Warrick Kemp (b 1968)
Spinning Pig Tales
Bronze - Edition of 6
Height: 71,5 cm
R79 000

Envisage a blinded public with flags over their eyes.

In 2002, the US government started to behave, as political analyst Anatol Lieven puts it, ‘an endangered right-wing oligarchy which is to divert mass discontent into nationalism’.

The use of nationalism has been very effective in the coercion and management of civilian populations in countries as diverse as Germany, South Africa, the Soviet Union and the United States of America.
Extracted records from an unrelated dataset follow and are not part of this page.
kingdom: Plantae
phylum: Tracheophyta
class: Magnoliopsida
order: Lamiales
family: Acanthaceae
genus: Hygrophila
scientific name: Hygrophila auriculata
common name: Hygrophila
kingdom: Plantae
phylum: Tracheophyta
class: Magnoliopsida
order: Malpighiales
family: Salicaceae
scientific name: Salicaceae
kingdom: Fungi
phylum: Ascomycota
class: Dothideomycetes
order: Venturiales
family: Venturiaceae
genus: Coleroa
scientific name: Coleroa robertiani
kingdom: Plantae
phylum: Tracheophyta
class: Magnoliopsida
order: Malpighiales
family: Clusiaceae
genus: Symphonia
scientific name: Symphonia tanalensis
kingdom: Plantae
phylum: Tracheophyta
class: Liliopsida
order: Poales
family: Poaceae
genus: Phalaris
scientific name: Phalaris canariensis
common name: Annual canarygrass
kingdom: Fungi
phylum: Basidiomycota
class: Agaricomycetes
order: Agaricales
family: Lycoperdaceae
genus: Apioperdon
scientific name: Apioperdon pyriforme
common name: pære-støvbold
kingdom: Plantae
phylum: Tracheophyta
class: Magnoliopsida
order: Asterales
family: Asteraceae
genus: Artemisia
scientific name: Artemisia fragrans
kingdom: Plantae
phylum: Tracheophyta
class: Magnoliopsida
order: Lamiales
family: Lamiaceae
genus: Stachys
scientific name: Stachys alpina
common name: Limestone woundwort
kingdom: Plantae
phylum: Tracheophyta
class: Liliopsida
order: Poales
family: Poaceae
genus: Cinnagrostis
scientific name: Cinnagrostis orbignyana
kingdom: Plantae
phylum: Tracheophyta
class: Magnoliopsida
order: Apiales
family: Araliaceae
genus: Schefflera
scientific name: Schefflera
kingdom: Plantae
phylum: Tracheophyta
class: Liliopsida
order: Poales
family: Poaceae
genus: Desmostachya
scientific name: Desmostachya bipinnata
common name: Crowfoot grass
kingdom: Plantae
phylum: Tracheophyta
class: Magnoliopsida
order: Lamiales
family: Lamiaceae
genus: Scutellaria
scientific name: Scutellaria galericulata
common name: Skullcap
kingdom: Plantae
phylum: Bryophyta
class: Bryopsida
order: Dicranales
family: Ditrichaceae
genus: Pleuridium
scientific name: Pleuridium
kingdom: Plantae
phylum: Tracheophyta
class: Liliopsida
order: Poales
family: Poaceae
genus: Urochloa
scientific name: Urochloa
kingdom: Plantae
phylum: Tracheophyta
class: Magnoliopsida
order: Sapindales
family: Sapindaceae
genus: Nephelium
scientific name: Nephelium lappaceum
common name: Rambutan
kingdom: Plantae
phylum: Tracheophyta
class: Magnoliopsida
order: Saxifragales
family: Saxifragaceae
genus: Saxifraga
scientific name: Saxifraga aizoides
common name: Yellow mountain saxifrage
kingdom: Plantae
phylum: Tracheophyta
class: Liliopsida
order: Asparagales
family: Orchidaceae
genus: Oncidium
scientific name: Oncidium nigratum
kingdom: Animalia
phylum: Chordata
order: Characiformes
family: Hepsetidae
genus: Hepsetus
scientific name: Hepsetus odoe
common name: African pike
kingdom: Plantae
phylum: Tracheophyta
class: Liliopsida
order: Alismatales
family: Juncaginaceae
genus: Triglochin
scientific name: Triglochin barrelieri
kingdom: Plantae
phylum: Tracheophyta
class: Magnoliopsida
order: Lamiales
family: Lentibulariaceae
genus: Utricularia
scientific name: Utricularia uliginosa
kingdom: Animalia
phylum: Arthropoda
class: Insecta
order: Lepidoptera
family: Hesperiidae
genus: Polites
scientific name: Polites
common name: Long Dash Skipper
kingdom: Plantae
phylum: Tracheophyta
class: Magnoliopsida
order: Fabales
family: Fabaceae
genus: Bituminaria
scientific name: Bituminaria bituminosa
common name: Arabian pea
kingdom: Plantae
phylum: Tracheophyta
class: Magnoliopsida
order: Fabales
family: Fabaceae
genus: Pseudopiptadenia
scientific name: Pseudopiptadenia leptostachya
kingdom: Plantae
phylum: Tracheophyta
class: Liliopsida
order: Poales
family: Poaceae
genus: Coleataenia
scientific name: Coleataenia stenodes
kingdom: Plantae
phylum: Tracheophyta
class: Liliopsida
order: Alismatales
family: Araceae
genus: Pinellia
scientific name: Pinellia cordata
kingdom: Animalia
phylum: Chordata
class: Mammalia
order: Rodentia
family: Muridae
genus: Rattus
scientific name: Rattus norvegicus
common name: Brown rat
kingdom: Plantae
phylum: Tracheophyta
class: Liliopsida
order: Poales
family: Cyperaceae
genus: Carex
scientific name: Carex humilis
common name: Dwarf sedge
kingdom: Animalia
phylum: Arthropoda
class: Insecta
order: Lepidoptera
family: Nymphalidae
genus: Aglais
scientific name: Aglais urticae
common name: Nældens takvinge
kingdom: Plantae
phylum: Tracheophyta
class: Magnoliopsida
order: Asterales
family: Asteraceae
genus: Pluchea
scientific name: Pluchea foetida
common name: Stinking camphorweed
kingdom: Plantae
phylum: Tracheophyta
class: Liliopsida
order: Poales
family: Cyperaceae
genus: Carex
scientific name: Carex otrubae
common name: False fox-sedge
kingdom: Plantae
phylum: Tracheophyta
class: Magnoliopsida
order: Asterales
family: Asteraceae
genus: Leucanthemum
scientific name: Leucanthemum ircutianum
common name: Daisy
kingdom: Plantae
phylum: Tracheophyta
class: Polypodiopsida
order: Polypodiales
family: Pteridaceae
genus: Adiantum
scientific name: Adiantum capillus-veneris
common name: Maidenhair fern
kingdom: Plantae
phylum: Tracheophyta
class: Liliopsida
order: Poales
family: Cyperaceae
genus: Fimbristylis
Walter Lippmann, the writer, journalist and political commentator, played an integral part, along with Edward Bernays in the U.S Committee on Public Information during WWI, in selling the war to the American people. The CPI became a powerful propaganda machine during WWI - its marketing strategies, which involved nationalism, were used to sell future US wars to the American public.

Lippmann found the civilian population ‘ignorant’, ‘usually irrelevant’ and unable to see the complete vision of government. He felt that ‘Only the insider can make decisions’, and found public involvement ‘meddlesome’.

Lippmann referred to the public as, ‘the bewildered herd’, and felt that it ‘must be put in its place’.

‘The responsible men’, who are the proper decision-makers, must tame and manage ‘the bewildered herd’, and this could be done through the new revolution in the art of democracy; the ‘manufacture of consent’.